But no one was spooked by these friendly ghosts. The historic figures—portrayed by Rock County Historical Society volunteers—told their stories to help visitors understand Janesville history.


Standing near stone monuments under trees ablaze in orange and yellow, the speakers proudly described their lives and times.


“I haven’t had folks here in so long, but you picked a day where the trees are beautiful and everything is beautiful,” said Francis Cornelia “Nellie” Tallman, played by Sherry Turner, as she greeted a group of visitors.


Dressed in a simple black blouse, black skirt and fringed shawl, Turner described Nellie’s life as a resident of the famed Tallman house. She described taking the train to visit friends in nearby cities, throwing lavish parties and helping the poor during her life from 1839 to 1924.


Besides Nellie Tallman, visitors met:


n Dr.
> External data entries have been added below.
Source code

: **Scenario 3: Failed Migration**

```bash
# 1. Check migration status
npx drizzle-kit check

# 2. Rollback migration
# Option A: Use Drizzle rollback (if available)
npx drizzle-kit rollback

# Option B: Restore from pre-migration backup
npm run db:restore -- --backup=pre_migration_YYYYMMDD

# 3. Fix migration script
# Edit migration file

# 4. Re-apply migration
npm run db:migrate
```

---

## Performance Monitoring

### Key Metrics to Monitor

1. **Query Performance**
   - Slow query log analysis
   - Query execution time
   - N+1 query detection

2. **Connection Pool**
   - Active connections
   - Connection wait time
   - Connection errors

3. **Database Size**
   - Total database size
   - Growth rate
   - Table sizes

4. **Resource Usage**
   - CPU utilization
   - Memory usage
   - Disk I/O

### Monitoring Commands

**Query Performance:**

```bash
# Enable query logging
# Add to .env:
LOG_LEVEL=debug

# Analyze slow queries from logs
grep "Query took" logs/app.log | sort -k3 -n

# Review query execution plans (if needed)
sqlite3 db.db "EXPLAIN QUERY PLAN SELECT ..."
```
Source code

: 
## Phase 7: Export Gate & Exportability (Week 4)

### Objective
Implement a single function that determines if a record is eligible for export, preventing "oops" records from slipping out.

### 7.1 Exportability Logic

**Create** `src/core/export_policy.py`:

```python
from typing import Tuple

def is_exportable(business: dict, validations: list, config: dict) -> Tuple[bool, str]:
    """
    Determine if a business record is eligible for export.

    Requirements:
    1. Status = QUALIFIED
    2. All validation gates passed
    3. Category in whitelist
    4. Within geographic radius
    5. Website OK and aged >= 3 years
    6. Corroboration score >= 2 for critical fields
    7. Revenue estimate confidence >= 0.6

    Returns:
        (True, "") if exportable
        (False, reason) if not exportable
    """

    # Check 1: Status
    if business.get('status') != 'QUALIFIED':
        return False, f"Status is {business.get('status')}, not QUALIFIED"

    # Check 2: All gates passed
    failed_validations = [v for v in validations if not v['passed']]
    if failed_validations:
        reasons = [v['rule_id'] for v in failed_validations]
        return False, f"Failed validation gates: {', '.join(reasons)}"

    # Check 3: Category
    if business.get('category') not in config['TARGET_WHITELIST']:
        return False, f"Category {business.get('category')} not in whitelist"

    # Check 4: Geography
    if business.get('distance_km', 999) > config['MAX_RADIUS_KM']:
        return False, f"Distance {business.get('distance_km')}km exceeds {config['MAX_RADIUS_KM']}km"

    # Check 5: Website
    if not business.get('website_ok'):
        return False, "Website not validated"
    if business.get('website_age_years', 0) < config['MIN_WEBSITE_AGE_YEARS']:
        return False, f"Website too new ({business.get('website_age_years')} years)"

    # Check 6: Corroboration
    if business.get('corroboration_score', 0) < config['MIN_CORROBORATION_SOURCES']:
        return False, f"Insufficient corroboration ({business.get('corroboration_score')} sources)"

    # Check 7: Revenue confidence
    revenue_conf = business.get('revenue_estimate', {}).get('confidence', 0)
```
Henry Palmer (1827-1895), who played a prominent role in Janesville’s early development.


n Carrie Jacobs Bond (1862-1946), a world-famous songwriter.


n Catherine Holmes Atwood (1820-1902), whose family was one of the first to settle in Janesville.


n Levi Alden (1815-1893), the first publisher of The Janesville Gazette.


n A. Hyatt Smith (1814-1892), Janesville’s first mayor.


Tour-goers learned interesting bits of trivia, such as Palmer’s nickname, “the fighting surgeon,” which he got when he rounded up 700 wounded men to hold a Pennsylvania hospital against Rebel forces during the Civil War.


They learned Hyatt Smith was so hated by some Janesville residents that they set fire to two of his businesses.


Maurice Montgomery, Janesville historian, conducted the first Oakhill Cemetery tours in the 1980s when cemetery tours were all the rage, he said.


“I was kind of thinking maybe if people knew more about the cemetery, there would be less vandalism and people would develop more respect for history,” he said.


The historical society brought the tour back this year and plans to make it an annual event.


Barbara Mara, 77, said the tour gave her a new appreciation for her hometown.


“This has really renewed, not only my interest, but also my knowledge,” she said.


She was glad to see several children on the tour and said more children should experience history this way.


“Kids, when they’re learning history, if they had more of this hands-on stuff, maybe they’d like it more,” she said.